Dear Dr. Don, I have been contacted by my bank to obtain a home equity loan to pay off my mortgage. The term of the home equity loan would be the same as my current mortgage (five years) but would allow me to take advantage of a lower interest rate without the additional cost of refinancing my mortgage. Is this a good deal, and am I losing any type of protection provided by a mortgage but not by a home equity loan?
Continue Reading Below
Thanks, -- Jim Juncture
Dear Jim, The consumer protections can be weaker for a home equity loan versus a conventional first mortgage should you default on your loan and are then pursued by your lender. The lender recourse provisions vary by state but are often different for home equity loans versus first mortgages. A key variable is whether the loan is a "purchase money" loan used to actually buy a home and not used for other purposes such as buying a new truck or financing Junior's college expenses. Arizona, for example, is a nonrecourse state in the case of purchase mortgages, but a home equity lender could still sue for repayment.
Swapping out a first mortgage for a home equity loan also brings up tax questions. Will the interest remain fully deductible? Could you be taxed on any housing debt that's forgiven if you lose your home to foreclosure or enter into a short sale on the property? The answers can be less favorable for a home equity loan. But none of this should be a concern in your case unless you're looking to tap your home's equity for purposes other than refinancing your first mortgage, or if you've taken out previous home equity loans or cash-out refinancing on this home.

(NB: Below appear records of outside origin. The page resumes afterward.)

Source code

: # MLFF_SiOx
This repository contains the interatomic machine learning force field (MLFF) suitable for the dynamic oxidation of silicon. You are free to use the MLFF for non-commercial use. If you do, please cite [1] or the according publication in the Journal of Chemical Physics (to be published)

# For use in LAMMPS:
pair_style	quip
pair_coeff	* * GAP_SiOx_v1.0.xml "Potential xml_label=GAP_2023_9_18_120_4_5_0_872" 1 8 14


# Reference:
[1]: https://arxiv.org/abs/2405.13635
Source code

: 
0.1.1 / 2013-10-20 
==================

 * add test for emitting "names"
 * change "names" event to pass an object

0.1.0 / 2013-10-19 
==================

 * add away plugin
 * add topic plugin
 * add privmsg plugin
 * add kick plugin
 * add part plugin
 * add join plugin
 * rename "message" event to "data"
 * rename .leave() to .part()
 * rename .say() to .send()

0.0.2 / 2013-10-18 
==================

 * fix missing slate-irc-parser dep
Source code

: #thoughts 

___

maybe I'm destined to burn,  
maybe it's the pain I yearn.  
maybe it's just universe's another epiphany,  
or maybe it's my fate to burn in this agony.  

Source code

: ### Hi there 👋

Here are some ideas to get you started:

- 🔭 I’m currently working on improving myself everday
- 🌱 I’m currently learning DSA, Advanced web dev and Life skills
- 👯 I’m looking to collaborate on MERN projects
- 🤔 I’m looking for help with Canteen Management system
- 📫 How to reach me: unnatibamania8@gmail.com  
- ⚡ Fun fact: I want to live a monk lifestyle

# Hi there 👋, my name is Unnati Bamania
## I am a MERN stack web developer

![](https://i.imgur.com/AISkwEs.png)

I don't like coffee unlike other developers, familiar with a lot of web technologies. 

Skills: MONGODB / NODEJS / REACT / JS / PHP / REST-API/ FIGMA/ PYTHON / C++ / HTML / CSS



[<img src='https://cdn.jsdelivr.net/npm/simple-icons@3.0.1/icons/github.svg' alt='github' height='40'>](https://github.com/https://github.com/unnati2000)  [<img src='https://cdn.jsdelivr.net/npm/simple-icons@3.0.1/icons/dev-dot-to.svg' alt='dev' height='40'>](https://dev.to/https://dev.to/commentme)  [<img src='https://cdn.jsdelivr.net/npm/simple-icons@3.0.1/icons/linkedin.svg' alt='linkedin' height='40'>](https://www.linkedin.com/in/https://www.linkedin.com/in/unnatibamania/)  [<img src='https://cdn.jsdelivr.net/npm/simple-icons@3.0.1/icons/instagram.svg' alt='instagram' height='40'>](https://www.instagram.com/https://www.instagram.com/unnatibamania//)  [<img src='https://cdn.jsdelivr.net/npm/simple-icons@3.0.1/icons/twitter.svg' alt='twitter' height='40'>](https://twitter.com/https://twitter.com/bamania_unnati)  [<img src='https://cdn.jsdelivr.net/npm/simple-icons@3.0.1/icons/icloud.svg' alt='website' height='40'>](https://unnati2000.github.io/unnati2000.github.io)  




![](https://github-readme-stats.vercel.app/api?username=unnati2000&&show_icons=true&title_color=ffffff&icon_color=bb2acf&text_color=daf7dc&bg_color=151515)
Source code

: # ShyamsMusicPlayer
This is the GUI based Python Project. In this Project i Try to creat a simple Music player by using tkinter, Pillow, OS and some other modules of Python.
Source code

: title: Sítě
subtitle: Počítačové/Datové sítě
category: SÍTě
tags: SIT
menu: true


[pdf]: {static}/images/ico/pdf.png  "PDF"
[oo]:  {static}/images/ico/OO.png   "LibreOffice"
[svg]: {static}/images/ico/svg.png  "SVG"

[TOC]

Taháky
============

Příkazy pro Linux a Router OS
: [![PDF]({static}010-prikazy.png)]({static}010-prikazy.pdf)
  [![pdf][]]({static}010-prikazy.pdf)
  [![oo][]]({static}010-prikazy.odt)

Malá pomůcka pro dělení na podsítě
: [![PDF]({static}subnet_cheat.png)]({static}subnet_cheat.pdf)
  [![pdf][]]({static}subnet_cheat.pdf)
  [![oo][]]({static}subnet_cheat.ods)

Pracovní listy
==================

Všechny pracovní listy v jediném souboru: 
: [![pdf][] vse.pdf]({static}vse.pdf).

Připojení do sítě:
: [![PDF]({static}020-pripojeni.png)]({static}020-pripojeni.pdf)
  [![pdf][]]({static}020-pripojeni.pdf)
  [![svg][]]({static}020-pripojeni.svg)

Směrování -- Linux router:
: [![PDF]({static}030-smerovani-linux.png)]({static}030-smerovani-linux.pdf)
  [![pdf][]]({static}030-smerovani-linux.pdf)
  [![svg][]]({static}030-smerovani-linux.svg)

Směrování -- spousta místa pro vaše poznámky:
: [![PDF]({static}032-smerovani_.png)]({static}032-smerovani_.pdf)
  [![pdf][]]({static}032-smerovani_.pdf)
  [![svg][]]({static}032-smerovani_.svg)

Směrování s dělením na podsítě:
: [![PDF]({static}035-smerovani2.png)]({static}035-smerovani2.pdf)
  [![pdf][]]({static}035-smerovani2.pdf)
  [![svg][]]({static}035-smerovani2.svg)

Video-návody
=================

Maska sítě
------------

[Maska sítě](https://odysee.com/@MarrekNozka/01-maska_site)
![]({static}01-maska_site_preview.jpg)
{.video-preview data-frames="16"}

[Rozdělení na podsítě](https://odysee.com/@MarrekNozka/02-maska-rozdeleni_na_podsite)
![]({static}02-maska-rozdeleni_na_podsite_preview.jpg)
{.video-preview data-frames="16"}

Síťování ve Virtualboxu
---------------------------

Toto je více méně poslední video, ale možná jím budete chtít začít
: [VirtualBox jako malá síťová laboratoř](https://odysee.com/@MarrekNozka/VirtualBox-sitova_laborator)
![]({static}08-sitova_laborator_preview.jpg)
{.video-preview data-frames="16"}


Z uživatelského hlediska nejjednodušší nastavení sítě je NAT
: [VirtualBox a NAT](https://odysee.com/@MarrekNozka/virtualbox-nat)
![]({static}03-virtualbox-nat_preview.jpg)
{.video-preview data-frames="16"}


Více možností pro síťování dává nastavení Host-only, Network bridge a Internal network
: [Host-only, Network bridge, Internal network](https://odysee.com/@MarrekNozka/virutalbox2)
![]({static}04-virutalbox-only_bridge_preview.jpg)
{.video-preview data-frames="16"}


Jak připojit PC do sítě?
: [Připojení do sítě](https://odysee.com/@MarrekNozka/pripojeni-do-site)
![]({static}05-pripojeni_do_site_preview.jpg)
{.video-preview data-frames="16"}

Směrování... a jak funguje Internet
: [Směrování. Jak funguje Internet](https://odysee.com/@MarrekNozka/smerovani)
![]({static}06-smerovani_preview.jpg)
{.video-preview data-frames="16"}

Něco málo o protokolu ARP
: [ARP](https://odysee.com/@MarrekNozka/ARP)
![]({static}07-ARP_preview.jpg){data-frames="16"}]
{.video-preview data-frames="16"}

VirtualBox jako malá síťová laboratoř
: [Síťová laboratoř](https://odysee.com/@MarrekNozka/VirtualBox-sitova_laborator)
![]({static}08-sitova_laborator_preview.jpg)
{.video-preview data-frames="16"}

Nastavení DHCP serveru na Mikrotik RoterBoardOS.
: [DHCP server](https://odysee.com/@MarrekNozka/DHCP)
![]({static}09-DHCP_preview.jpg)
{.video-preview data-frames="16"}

Assess the probability of either foreclosure or a short sale over the next five years. It would be my guess that either scenario would be unlikely for a reader this close to the finish line in paying off his mortgage. If that's correct, then go ahead and look at replacing your first mortgage with a home equity loan. But first, make sure you read the next paragraph.
You didn't provide the particulars of your mortgage and the home equity offer, but I know Bankrate's national average for a home equity loan is currently 6.36%, and it's 5.22% for a home equity line of credit, or HELOC.
However, Bankrate also reports a 3.24% national average rate on a 5/1 adjustable-rate mortgage (meaning the rate is fixed for five years and then adjusts annually). With rates that low, you shouldn't dismiss the idea of biting the bullet and paying closing costs on a new first mortgage. Don't assume the math won't work on the refinancing. Use one of Bankrate's refinancing calculators to compare the different interest rate expenses between the various approaches to refinancing your mortgage, including a home equity loan.